### EXERCISE REQUIREMENTS
Can you copy every line of text in the material below, character for character?

──────

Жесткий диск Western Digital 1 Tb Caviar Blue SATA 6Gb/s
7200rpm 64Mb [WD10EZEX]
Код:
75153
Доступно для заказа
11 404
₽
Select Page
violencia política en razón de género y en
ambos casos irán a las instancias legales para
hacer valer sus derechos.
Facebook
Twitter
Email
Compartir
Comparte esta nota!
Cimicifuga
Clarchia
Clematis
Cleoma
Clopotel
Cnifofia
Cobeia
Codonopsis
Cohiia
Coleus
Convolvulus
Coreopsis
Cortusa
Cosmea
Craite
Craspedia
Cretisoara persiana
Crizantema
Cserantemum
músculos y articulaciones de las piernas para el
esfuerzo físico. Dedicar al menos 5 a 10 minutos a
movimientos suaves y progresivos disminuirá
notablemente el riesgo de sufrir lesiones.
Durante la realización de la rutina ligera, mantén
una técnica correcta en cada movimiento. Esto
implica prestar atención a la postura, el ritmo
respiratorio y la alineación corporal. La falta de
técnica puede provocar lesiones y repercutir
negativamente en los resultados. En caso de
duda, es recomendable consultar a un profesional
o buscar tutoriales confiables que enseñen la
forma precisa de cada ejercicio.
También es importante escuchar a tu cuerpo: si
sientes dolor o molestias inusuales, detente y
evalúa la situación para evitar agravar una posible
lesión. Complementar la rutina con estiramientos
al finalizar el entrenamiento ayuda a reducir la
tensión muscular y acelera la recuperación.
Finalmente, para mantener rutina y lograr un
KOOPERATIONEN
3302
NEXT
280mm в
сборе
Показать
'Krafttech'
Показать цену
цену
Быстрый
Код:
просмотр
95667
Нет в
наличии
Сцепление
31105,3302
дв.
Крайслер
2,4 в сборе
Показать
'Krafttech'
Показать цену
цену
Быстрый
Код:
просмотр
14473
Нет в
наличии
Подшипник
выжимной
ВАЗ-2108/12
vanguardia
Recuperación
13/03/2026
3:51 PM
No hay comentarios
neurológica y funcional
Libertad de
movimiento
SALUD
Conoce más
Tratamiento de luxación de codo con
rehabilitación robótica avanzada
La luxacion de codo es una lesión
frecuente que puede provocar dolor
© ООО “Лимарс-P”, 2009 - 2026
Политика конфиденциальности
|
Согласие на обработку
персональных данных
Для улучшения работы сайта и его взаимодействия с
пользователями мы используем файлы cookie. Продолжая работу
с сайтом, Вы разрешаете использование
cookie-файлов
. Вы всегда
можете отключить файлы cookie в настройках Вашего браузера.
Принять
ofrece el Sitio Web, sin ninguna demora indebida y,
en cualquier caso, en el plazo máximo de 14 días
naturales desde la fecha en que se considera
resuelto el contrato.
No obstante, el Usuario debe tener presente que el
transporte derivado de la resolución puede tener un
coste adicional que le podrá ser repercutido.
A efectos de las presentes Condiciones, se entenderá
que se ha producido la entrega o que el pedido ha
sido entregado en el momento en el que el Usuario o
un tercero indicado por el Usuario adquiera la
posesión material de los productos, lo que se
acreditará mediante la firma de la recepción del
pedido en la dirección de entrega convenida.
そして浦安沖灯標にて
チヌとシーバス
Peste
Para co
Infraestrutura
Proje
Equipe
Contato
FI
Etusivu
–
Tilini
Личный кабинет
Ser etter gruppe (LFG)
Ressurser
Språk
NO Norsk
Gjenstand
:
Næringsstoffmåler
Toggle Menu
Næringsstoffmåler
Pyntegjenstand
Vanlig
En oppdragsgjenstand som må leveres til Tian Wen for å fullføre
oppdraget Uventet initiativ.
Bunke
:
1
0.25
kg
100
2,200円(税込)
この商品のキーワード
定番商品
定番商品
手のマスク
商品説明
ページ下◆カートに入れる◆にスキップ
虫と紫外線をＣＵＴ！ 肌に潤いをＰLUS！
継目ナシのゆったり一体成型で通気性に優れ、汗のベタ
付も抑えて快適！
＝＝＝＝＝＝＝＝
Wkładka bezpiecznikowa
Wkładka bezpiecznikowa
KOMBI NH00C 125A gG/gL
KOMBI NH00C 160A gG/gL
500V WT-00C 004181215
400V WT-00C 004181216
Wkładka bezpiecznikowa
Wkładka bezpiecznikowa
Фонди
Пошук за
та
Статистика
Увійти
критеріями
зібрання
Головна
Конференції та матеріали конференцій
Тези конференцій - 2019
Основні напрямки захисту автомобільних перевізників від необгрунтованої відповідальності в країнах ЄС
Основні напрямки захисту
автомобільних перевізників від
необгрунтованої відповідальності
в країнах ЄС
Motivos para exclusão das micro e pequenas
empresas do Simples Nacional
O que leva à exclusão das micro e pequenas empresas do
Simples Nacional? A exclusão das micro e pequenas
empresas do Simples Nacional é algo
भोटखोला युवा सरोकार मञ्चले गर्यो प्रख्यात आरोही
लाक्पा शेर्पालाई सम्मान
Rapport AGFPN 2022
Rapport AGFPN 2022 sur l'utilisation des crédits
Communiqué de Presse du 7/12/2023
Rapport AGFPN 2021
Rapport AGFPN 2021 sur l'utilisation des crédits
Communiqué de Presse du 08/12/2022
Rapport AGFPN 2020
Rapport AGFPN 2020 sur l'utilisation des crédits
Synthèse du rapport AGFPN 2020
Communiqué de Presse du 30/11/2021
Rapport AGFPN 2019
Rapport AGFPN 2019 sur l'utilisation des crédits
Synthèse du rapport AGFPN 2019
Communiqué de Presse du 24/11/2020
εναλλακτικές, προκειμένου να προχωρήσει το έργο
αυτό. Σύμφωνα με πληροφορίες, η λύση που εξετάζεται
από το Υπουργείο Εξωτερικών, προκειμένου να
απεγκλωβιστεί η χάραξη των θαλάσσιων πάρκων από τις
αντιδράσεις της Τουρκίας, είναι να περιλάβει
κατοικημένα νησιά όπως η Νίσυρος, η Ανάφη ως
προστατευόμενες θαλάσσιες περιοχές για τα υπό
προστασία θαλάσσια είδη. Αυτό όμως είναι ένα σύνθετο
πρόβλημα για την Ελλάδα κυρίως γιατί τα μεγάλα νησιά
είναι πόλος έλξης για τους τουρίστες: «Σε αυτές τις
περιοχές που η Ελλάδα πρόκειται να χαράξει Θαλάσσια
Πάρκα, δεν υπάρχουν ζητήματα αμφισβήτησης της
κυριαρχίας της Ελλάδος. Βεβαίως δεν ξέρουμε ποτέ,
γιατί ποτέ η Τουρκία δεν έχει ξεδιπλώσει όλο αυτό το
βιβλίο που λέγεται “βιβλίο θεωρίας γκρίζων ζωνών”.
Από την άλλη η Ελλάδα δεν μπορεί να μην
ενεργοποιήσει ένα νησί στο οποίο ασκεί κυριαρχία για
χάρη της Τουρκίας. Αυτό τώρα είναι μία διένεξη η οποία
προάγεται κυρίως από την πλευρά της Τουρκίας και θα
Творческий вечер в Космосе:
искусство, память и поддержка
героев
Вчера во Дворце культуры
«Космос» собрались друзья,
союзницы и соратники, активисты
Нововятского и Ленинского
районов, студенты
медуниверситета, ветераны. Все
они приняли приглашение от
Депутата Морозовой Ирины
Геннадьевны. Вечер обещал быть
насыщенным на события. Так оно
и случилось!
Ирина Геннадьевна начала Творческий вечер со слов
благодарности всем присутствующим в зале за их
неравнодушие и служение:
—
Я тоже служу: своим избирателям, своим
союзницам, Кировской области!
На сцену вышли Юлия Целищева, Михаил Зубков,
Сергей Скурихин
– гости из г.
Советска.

──────

### ANSWER BOX
Жесткий диск Western Digital 1 Tb Caviar Blue SATA 6Gb/s
7200rpm 64Mb [WD10EZEX]
Код:
75153
Доступно для заказа
11 404
₽
Select Page
violencia política en razón de género y en
ambos casos irán a las instancias legales para
hacer valer sus derechos.
Facebook
Twitter
Email
Compartir
Comparte esta nota!
Cimicifuga
Clarchia
Clematis
Cleoma
Clopotel
Cnifofia
Cobeia
Codonopsis
Cohiia
Coleus
Convolvulus
Coreopsis
Cortusa
Cosmea
Craite
Craspedia
Cretisoara persiana
Crizantema
Cserantemum
músculos y articulaciones de las piernas para el
esfuerzo físico. Dedicar al menos 5 a 10 minutos a
movimientos suaves y progresivos disminuirá
notablemente el riesgo de sufrir lesiones.
Durante la realización de la rutina ligera, mantén
una técnica correcta en cada movimiento. Esto
implica prestar atención a la postura, el ritmo
respiratorio y la alineación corporal. La falta de
técnica puede provocar lesiones y repercutir
negativamente en los resultados. En caso de
duda, es recomendable consultar a un profesional
o buscar tutoriales confiables que enseñen la
forma precisa de cada ejercicio.
También es importante escuchar a tu cuerpo: si
sientes dolor o molestias inusuales, detente y
evalúa la situación para evitar agravar una posible
lesión. Complementar la rutina con estiramientos
al finalizar el entrenamiento ayuda a reducir la
tensión muscular y acelera la recuperación.
Finalmente, para mantener rutina y lograr un
KOOPERATIONEN
3302
NEXT
280mm в
сборе
Показать
'Krafttech'
Показать цену
цену
Быстрый
Код:
просмотр
95667
Нет в
наличии
Сцепление
31105,3302
дв.
Крайслер
2,4 в сборе
Показать
'Krafttech'
Показать цену
цену
Быстрый
Код:
просмотр
14473
Нет в
наличии
Подшипник
выжимной
ВАЗ-2108/12
vanguardia
Recuperación
13/03/2026
3:51 PM
No hay comentarios
neurológica y funcional
Libertad de
movimiento
SALUD
Conoce más
Tratamiento de luxación de codo con
rehabilitación robótica avanzada
La luxacion de codo es una lesión
frecuente que puede provocar dolor
© ООО “Лимарс-P”, 2009 - 2026
Политика конфиденциальности
|
Согласие на обработку
персональных данных
Для улучшения работы сайта и его взаимодействия с
пользователями мы используем файлы cookie. Продолжая работу
с сайтом, Вы разрешаете использование
cookie-файлов
. Вы всегда
можете отключить файлы cookie в настройках Вашего браузера.
Принять
ofrece el Sitio Web, sin ninguna demora indebida y,
en cualquier caso, en el plazo máximo de 14 días
naturales desde la fecha en que se considera
resuelto el contrato.
No obstante, el Usuario debe tener presente que el
transporte derivado de la resolución puede tener un
coste adicional que le podrá ser repercutido.
A efectos de las presentes Condiciones, se entenderá
que se ha producido la entrega o que el pedido ha
sido entregado en el momento en el que el Usuario o
un tercero indicado por el Usuario adquiera la
posesión material de los productos, lo que se
acreditará mediante la firma de la recepción del
pedido en la dirección de entrega convenida.
そして浦安沖灯標にて
チヌとシーバス
Peste
Para co
Infraestrutura
Proje
Equipe
Contato
FI
Etusivu
–
Tilini
Личный кабинет
Ser etter gruppe (LFG)
Ressurser
Språk
NO Norsk
Gjenstand
:
Næringsstoffmåler
Toggle Menu
Næringsstoffmåler
Pyntegjenstand
Vanlig
En oppdragsgjenstand som må leveres til Tian Wen for å fullføre
oppdraget Uventet initiativ.
Bunke
:
1
0.25
kg
100
2,200円(税込)
この商品のキーワード
定番商品
定番商品
手のマスク
商品説明
ページ下◆カートに入れる◆にスキップ
虫と紫外線をＣＵＴ！ 肌に潤いをＰLUS！
継目ナシのゆったり一体成型で通気性に優れ、汗のベタ
付も抑えて快適！
＝＝＝＝＝＝＝＝
Wkładka bezpiecznikowa
Wkładka bezpiecznikowa
KOMBI NH00C 125A gG/gL
KOMBI NH00C 160A gG/gL
500V WT-00C 004181215
400V WT-00C 004181216
Wkładka bezpiecznikowa
Wkładka bezpiecznikowa
Фонди
Пошук за
та
Статистика
Увійти
критеріями
зібрання
Головна
Конференції та матеріали конференцій
Тези конференцій - 2019
Основні напрямки захисту автомобільних перевізників від необгрунтованої відповідальності в країнах ЄС
Основні напрямки захисту
автомобільних перевізників від
необгрунтованої відповідальності
в країнах ЄС
Motivos para exclusão das micro e pequenas
empresas do Simples Nacional
O que leva à exclusão das micro e pequenas empresas do
Simples Nacional? A exclusão das micro e pequenas
empresas do Simples Nacional é algo
भोटखोला युवा सरोकार मञ्चले गर्यो प्रख्यात आरोही
लाक्पा शेर्पालाई सम्मान
Rapport AGFPN 2022
Rapport AGFPN 2022 sur l'utilisation des crédits
Communiqué de Presse du 7/12/2023
Rapport AGFPN 2021
Rapport AGFPN 2021 sur l'utilisation des crédits
Communiqué de Presse du 08/12/2022
Rapport AGFPN 2020
Rapport AGFPN 2020 sur l'utilisation des crédits
Synthèse du rapport AGFPN 2020
Communiqué de Presse du 30/11/2021
Rapport AGFPN 2019
Rapport AGFPN 2019 sur l'utilisation des crédits
Synthèse du rapport AGFPN 2019
Communiqué de Presse du 24/11/2020
εναλλακτικές, προκειμένου να προχωρήσει το έργο
αυτό. Σύμφωνα με πληροφορίες, η λύση που εξετάζεται
από το Υπουργείο Εξωτερικών, προκειμένου να
απεγκλωβιστεί η χάραξη των θαλάσσιων πάρκων από τις
αντιδράσεις της Τουρκίας, είναι να περιλάβει
κατοικημένα νησιά όπως η Νίσυρος, η Ανάφη ως
προστατευόμενες θαλάσσιες περιοχές για τα υπό
προστασία θαλάσσια είδη. Αυτό όμως είναι ένα σύνθετο
πρόβλημα για την Ελλάδα κυρίως γιατί τα μεγάλα νησιά
είναι πόλος έλξης για τους τουρίστες: «Σε αυτές τις
περιοχές που η Ελλάδα πρόκειται να χαράξει Θαλάσσια
Πάρκα, δεν υπάρχουν ζητήματα αμφισβήτησης της
κυριαρχίας της Ελλάδος. Βεβαίως δεν ξέρουμε ποτέ,
γιατί ποτέ η Τουρκία δεν έχει ξεδιπλώσει όλο αυτό το
βιβλίο που λέγεται “βιβλίο θεωρίας γκρίζων ζωνών”.
Από την άλλη η Ελλάδα δεν μπορεί να μην
ενεργοποιήσει ένα νησί στο οποίο ασκεί κυριαρχία για
χάρη της Τουρκίας. Αυτό τώρα είναι μία διένεξη η οποία
προάγεται κυρίως από την πλευρά της Τουρκίας και θα
Творческий вечер в Космосе:
искусство, память и поддержка
героев
Вчера во Дворце культуры
«Космос» собрались друзья,
союзницы и соратники, активисты
Нововятского и Ленинского
районов, студенты
медуниверситета, ветераны. Все
они приняли приглашение от
Депутата Морозовой Ирины
Геннадьевны. Вечер обещал быть
насыщенным на события. Так оно
и случилось!
Ирина Геннадьевна начала Творческий вечер со слов
благодарности всем присутствующим в зале за их
неравнодушие и служение:
—
Я тоже служу: своим избирателям, своим
союзницам, Кировской области!
На сцену вышли Юлия Целищева, Михаил Зубков,
Сергей Скурихин
– гости из г.
Советска.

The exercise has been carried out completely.